The 2022 publication of The Book of Magic marks the conclusion to the Owens family story that began with Practical Magic more than twenty five years ago. The initial story, which became a well known feature film, is that of the vastly different sisters Sally and Gillian Owens, who inherit a legacy of magic when they go to live with their aunts in Massachusetts after being orphaned as children. Though the novel has remained popular over the years, it appeared Hoffman had just one story here to tell of the family until The Rules of Magic appeared in 2017 to impart the narrative of Sally and Gillian's bewitching aunts (and their enigmatic brother Vincent) in 1960s New York. Going back further still, Hoffman produced Magic Lessons last year, the true origin story that goes back centuries to the Salem witch trials and shows the root of the familial curse that plagues the Owens family throughout the series. Yet if it was now starting to seem like Hoffman had endless tales of the Owens to convey, she dispelled that notion when The Book of Magic was announced as the final installment in the saga.


Fittingly, The Book of Magic brings the generations of the Owens family together to conclude their stories, placing Sally's children as central to the narrative but playing out developments and closure for Sally, Gillian, and their aunts and uncle as well. The aforementioned curse condemns members of the Owen clan to never be happy in love, leaving a chain of fatalities throughout the novels every time one of them tries to defy it and have a relationship regardless. Sally's daughter Kylie is the latest to suffer from the curse, and when she takes off and out of the country and onto paths of dark magic in an attempt to find the answers that will save her love, her family follows her. Why? Because the one kind of love as profoundly central to Hoffman's work as romantic love is familial love. As all of the Owens women seem to realize, "When you have a sister, someone knows the story of who you were and who you would always be." The bond, often strained, between mothers and daughters receives similar attention throughout the books.

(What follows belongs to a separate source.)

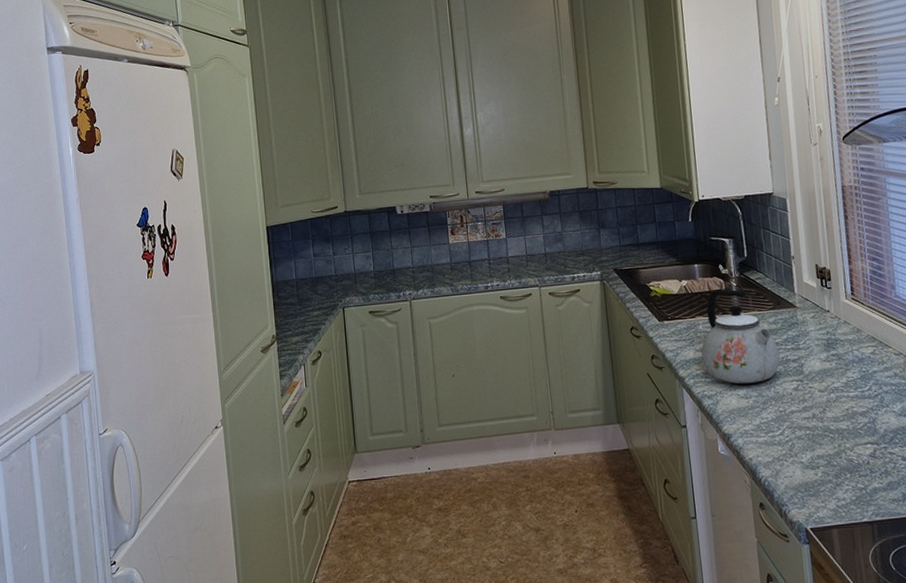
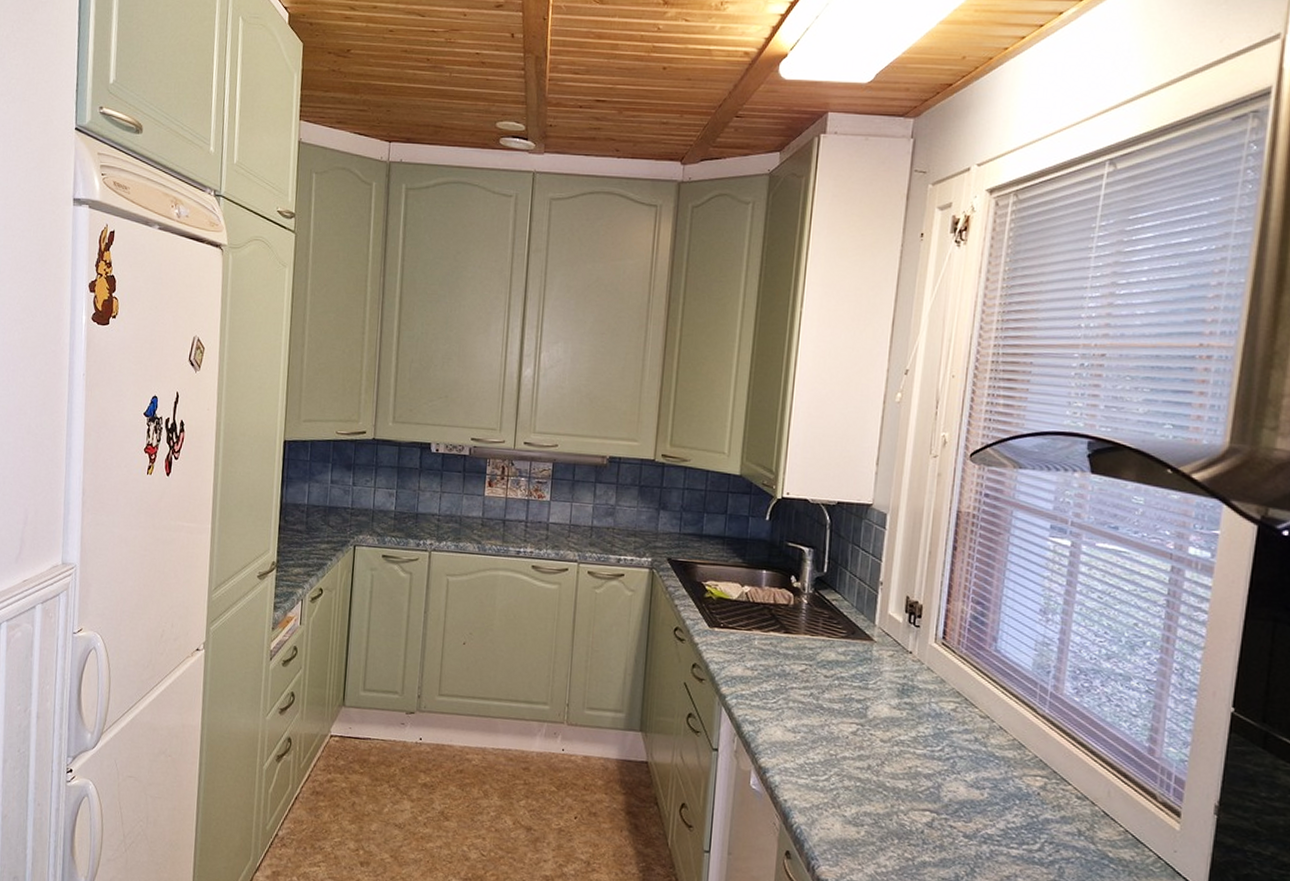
kettle: present [701,289,780,384] -> none [751,603,842,718]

As the novel unfolds, this theme of love persists, but in addition to being a love letter to families (particularly to sibling bonds) and celebration of passionate and sincere romance, The Book of Magic serves as a love letter to books and libraries. It begins thus: "Some stories begin at the beginning and others begin at the end, but all the best stories begin in a library," which this one then of course proceeds to do (with the twist that the original novel's beloved Sally has since graduated with her Master's degree in Library Science from my own alma mater Simmons University). Hoffman honors the importance of words, the places that house them, and the people who craft them throughout her oeuvre.


Hoffman's particular art as a novelist is to let the parallelism of different kinds of enchantments run like a bloodstream through her work: the enchantments of love, books, and the natural world coursing alongside the more direct enchantments of magic (and conveyed, of course, through the enchantment of language). Interestingly, then, the potential stylistic flaw of Hoffman's writing becomes a kind of strength throughout the book. The words and ideas of The Book of Magic get repetitive at times in a way that may irk many readers, yet this repetitiousness also comes to feel like a sort of spell, an incantation, as though Hoffman is casting a masterly writer's charm across her pages and into her readers' hearts and minds.


While the Book of Magic, in its sense as of a long story weaving together, may not serve well as a standalone novel and will likely find its place with fans of the series, if Hoffman's bewitching abilities seem they might work on you, use the links throughout the post to request each of the books and delve in! The beauty of a story that "ends" is that it can still find new readers.